Ne ho lette di tutte sul concerto di
Simon e Garfunkel a Roma. Ho anche sentito l’ignobile special su LA7 di domenica sera. Ho perfino digerito a fatica il solito report di Luzzatto Fegiz sul Corriere (incredibile come il Corriere possa permettersi di pubblicare simile spazzatura senza perdere lettori, sarà che la spazzatura è esattamente ciò i suoi lettori chiedono?) Pochi hanno detto o scritto cose sensate, io ho letto solo Toni Jop su l’Unità. Fatto sta che il concerto si riassume in poche parole.

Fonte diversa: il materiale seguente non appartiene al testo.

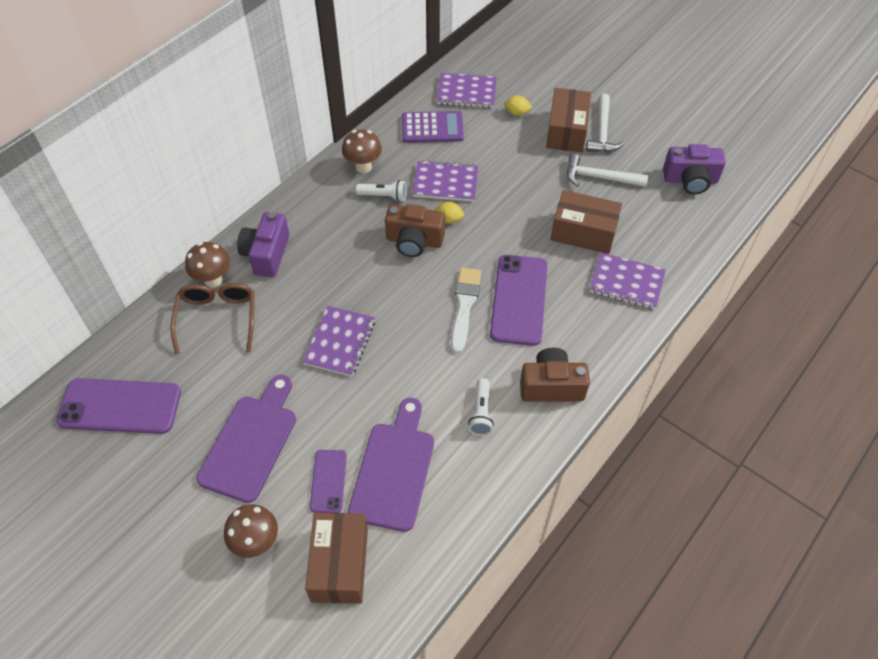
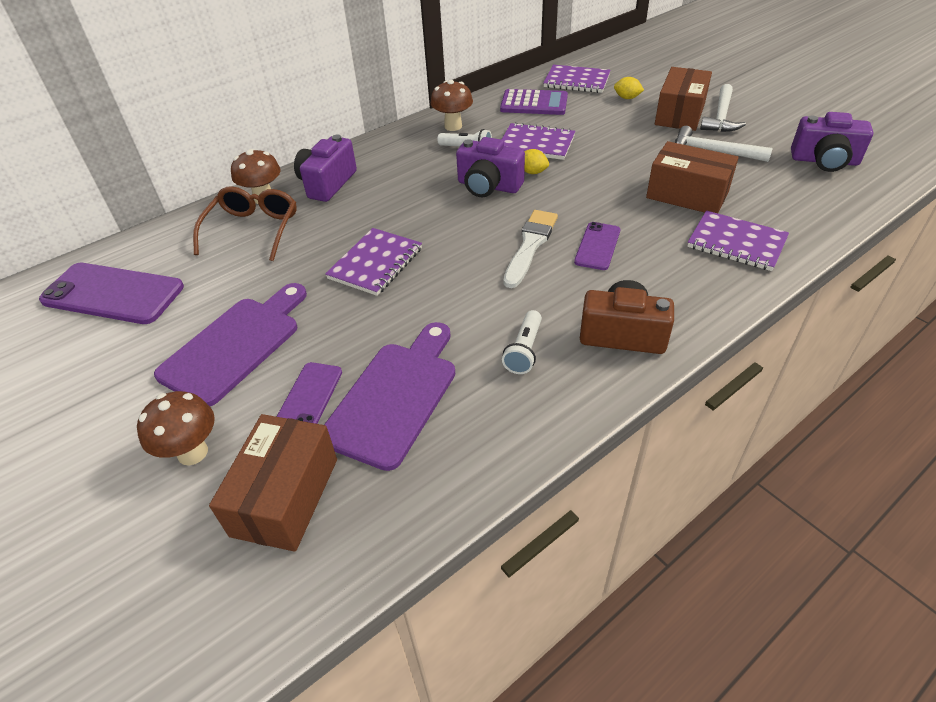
camera: 15 degrees right, 10 degrees down
(414, 241) = (488, 186): brown camera -> purple camera
(518, 299) = (597, 246): purple phone -> purple phone, size x0.55

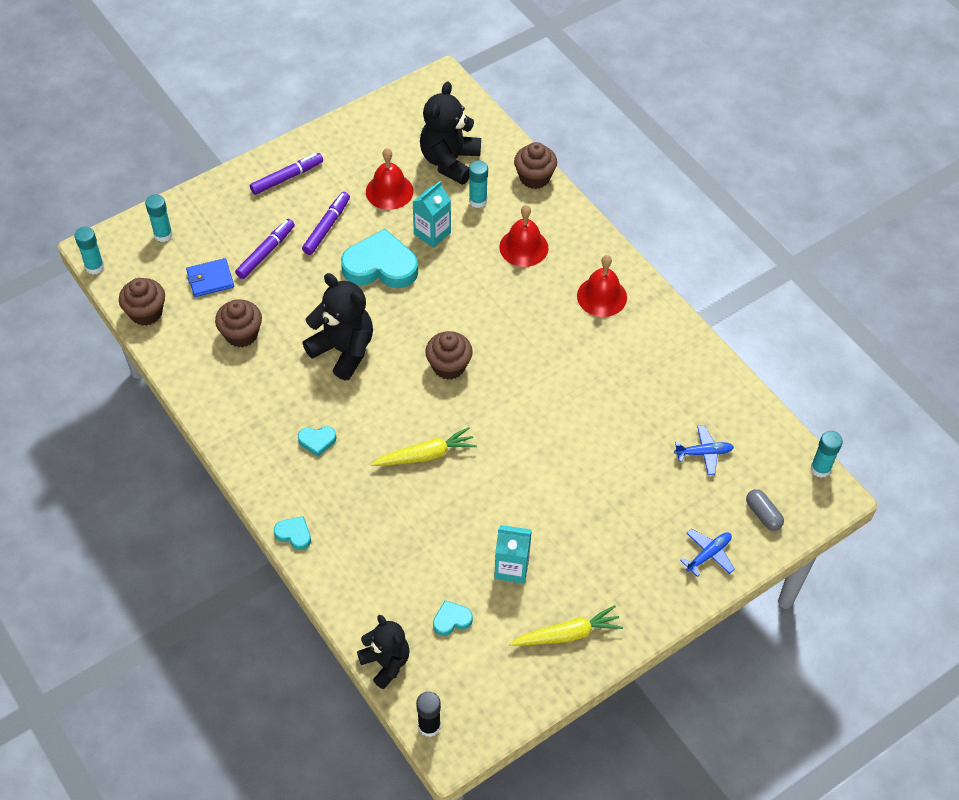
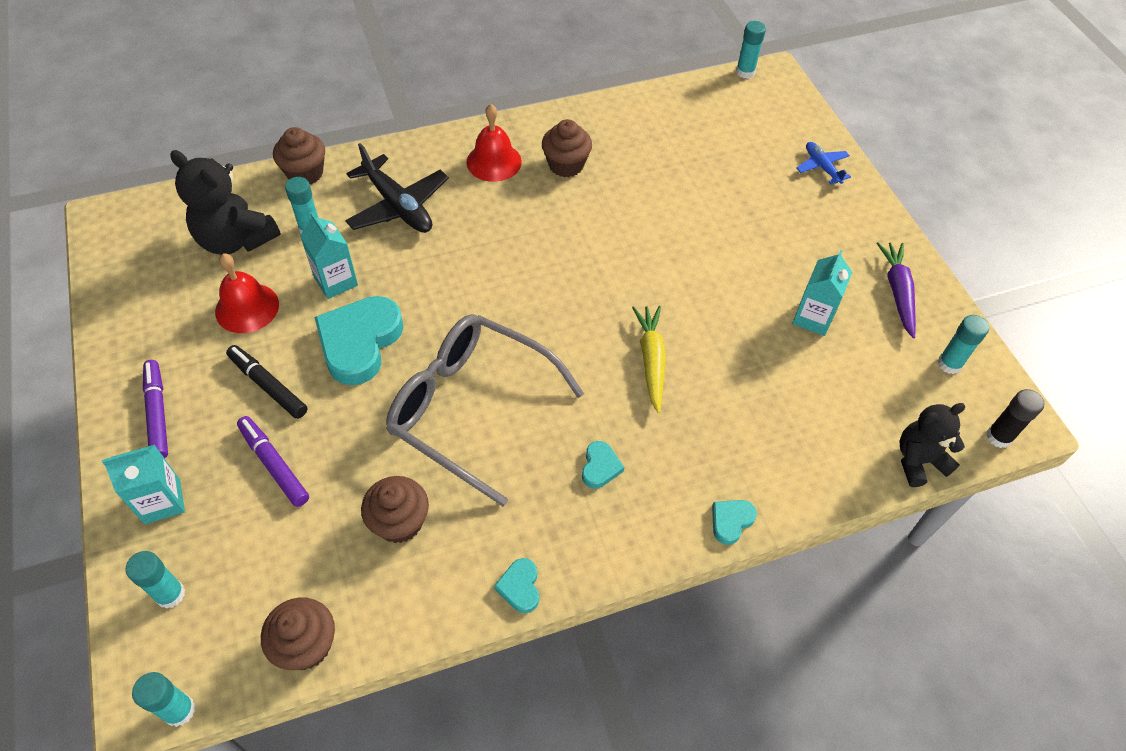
camera: 75 degrees left, 0 degrees up
(210, 279) = (287, 544): blue wallet -> none
(223, 206) = (162, 501): none -> turquoise carton
(327, 227) = (268, 385): purple marker -> black marker
(343, 350) = (472, 409): black teddy bear -> grey glasses
(449, 366) = (535, 310): brown cupcake -> brown cupcake (566, 165)
(451, 620) = (870, 386): turquoise heart -> turquoise heart (520, 587)
(497, 683) = (949, 364): none -> turquoise glue stick
(523, 247) = (398, 206): red bell -> black plane
(567, 634) = (897, 292): yellow carrot -> purple carrot
(704, 453) = (709, 140): blue plane -> none
(763, 514) = (785, 120): grey capsule -> none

Un evento memorabile, la celebrazione di un genio assoluto (
Paul Simon) e di un esecutore eccelso (
Art Garfunkel). I due, in cinquant’anni di amicizia, hanno maturato un’affinità che resiste al tempo, alle mode e alla mancanza di “allenamento” assieme. In due ore S&G hanno proposto tutto quello che di significativo hanno inciso nel corso della loro (breve) carriera di coppia (a cui si è aggiunta la splendida “My Little Town” che cantata assieme acquista ulteriore gusto). Hanno celebrato i loro ispiratori, i sempre arzilli Everly Brothers, invitandoli a far parte dello show con tre pezzi storici. Senza un’esitazione (a differenza del concerto in Central Park, quando si impappinarono sull’attacco di The Boxer), hanno sfoggiato voci ed energia da giovanotti. La sola concessione all’età è la modulazione di un tono verso il basso prima della terza strofa di “Bridge Over Troubled Water”, Art è un pelo arrochito e nella tonalità originale avrebbe corso qualche rischio. Band – come ci si poteva aspettare – straordinaria, energica quanto basta. Sono anche riuscito a intravederli, da lontano, un paio di volte. Insomma, una sfacchinata, ma bisognava esserci.